DATA UNDER STUDY below:

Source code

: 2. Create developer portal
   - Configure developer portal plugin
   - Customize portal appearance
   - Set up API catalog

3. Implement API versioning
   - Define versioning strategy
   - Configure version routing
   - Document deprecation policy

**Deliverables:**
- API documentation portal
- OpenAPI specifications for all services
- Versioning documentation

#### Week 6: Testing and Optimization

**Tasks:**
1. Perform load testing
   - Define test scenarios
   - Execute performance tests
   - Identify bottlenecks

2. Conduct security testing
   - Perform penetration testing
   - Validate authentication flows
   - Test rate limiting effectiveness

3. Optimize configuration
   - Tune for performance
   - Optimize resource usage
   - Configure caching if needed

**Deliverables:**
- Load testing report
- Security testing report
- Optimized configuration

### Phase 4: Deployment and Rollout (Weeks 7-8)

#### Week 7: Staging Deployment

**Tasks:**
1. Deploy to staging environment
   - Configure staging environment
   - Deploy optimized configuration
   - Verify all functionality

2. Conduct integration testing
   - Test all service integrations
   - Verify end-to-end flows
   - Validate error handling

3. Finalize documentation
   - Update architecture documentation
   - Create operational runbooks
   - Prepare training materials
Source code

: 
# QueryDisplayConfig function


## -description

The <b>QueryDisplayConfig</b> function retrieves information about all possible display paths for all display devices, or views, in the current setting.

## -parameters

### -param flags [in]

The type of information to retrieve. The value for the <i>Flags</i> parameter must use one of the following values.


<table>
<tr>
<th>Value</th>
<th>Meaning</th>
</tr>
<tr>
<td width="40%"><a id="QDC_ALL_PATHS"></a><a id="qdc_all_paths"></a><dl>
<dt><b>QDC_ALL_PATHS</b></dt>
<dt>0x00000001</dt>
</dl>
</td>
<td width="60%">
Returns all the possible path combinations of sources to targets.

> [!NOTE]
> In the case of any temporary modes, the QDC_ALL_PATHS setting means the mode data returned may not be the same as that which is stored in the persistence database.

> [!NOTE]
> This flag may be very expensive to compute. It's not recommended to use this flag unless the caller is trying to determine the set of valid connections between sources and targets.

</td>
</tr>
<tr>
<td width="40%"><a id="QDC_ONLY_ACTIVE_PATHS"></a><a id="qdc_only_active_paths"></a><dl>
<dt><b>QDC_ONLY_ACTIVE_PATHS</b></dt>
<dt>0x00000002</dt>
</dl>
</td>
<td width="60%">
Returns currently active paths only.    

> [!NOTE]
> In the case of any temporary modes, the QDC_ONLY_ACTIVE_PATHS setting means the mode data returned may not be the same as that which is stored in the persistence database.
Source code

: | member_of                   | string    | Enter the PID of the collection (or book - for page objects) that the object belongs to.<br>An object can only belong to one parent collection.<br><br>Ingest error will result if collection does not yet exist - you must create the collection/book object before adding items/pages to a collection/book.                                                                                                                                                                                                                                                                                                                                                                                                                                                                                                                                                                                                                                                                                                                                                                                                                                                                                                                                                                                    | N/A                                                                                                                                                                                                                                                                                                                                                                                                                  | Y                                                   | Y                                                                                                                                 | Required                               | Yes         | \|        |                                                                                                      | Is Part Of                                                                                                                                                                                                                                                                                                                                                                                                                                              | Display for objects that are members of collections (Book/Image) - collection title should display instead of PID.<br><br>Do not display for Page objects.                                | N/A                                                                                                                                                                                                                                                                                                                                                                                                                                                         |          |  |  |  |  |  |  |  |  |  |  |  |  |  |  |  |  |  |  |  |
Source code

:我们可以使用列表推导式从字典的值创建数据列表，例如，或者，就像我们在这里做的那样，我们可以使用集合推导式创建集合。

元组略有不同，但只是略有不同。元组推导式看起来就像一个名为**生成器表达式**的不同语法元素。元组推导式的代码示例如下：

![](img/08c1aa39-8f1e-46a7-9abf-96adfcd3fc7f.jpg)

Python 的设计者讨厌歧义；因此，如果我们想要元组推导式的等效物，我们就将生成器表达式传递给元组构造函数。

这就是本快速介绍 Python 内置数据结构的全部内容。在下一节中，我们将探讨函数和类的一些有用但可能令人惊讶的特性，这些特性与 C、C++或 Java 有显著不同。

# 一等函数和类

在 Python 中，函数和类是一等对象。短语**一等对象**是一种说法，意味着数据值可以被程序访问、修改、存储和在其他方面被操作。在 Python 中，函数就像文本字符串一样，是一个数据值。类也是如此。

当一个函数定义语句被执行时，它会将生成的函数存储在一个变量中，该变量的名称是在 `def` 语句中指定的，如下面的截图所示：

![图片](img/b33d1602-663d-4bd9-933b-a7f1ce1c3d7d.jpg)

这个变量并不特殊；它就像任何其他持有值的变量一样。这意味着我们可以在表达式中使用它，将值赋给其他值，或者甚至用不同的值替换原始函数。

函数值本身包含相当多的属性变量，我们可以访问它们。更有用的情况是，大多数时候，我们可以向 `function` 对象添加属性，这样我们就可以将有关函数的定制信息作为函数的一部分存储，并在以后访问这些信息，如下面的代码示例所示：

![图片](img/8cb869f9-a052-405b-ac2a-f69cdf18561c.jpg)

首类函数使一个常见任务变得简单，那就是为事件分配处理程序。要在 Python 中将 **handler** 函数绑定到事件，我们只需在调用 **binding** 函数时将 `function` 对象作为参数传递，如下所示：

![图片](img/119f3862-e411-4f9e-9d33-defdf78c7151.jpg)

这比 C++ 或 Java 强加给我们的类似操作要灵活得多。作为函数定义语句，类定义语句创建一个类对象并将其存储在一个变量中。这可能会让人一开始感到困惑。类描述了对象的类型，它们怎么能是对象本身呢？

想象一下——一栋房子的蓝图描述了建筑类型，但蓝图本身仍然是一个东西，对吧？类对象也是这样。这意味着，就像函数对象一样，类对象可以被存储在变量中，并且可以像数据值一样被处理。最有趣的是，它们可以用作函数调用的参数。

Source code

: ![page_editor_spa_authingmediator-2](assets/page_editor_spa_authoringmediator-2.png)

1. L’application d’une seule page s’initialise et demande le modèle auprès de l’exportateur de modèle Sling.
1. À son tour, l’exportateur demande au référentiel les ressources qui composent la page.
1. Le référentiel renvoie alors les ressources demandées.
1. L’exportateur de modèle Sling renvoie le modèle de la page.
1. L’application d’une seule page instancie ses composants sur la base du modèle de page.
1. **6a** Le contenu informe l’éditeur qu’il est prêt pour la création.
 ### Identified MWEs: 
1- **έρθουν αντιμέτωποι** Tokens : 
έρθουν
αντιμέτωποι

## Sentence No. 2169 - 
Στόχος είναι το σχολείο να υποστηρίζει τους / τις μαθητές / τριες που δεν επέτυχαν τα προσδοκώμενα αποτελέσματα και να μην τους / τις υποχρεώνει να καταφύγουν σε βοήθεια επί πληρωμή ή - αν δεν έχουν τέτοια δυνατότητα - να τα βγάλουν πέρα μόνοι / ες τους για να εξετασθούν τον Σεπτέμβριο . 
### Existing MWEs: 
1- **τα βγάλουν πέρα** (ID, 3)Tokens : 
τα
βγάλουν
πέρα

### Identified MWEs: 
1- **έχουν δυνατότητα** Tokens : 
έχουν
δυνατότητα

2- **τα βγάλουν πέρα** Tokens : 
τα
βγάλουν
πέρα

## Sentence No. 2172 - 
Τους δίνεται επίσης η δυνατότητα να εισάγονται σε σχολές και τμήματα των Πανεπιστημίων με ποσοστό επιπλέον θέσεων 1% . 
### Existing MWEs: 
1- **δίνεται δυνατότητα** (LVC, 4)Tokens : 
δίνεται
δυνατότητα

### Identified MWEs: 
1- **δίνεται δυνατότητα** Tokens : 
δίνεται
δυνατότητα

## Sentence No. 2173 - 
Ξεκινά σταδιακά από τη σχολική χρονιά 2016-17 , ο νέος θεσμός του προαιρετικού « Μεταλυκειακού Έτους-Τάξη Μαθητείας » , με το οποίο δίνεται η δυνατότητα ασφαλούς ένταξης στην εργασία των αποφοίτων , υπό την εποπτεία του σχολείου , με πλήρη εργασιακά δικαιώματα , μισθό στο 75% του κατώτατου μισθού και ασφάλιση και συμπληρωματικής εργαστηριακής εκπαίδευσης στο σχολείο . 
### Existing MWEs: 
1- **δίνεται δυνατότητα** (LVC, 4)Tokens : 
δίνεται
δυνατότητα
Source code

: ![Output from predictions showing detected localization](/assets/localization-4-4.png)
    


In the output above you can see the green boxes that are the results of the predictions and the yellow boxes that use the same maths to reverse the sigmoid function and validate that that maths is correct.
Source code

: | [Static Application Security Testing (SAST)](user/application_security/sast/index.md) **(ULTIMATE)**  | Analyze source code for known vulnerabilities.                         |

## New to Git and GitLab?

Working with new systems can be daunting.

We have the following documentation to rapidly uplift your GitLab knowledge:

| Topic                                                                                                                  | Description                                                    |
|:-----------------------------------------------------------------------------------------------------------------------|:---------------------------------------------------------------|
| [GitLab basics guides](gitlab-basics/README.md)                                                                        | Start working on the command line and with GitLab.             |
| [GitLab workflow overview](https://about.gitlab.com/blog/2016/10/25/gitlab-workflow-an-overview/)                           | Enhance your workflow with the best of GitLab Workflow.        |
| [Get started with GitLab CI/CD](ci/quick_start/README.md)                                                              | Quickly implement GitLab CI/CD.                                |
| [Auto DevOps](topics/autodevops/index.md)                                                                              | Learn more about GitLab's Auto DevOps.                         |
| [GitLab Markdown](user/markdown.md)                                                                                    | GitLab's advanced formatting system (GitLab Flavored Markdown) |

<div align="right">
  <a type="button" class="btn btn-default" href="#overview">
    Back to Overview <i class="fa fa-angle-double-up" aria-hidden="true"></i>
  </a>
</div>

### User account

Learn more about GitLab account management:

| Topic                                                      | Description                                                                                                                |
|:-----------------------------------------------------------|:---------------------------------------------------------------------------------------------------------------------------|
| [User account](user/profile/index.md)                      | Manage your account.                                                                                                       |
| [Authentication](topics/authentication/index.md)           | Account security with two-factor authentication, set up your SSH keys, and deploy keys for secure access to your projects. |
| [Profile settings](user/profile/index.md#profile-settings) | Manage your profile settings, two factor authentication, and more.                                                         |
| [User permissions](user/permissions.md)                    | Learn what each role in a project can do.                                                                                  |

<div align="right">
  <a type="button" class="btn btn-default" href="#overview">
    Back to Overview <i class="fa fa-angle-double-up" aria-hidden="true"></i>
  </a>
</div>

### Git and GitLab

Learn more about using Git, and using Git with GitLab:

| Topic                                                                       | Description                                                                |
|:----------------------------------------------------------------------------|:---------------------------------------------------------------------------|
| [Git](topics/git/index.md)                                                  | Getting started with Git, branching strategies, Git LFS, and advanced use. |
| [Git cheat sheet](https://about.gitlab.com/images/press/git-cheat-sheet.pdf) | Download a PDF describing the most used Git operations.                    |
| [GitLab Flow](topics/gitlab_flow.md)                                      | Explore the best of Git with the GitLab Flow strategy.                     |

End of DATA UNDER STUDY.

- [EXERCISE OBJECTIVE]:
Starting at the line that contains "[Get started with" and stopping after the line that contains "your projects. |", write out every line exactly as it appears above, and no other line.

- [RESULT OF THE TASK]:
| [Get started with GitLab CI/CD](ci/quick_start/README.md)                                                              | Quickly implement GitLab CI/CD.                                |
| [Auto DevOps](topics/autodevops/index.md)                                                                              | Learn more about GitLab's Auto DevOps.                         |
| [GitLab Markdown](user/markdown.md)                                                                                    | GitLab's advanced formatting system (GitLab Flavored Markdown) |

<div align="right">
  <a type="button" class="btn btn-default" href="#overview">
    Back to Overview <i class="fa fa-angle-double-up" aria-hidden="true"></i>
  </a>
</div>

### User account

Learn more about GitLab account management:

| Topic                                                      | Description                                                                                                                |
|:-----------------------------------------------------------|:---------------------------------------------------------------------------------------------------------------------------|
| [User account](user/profile/index.md)                      | Manage your account.                                                                                                       |
| [Authentication](topics/authentication/index.md)           | Account security with two-factor authentication, set up your SSH keys, and deploy keys for secure access to your projects. |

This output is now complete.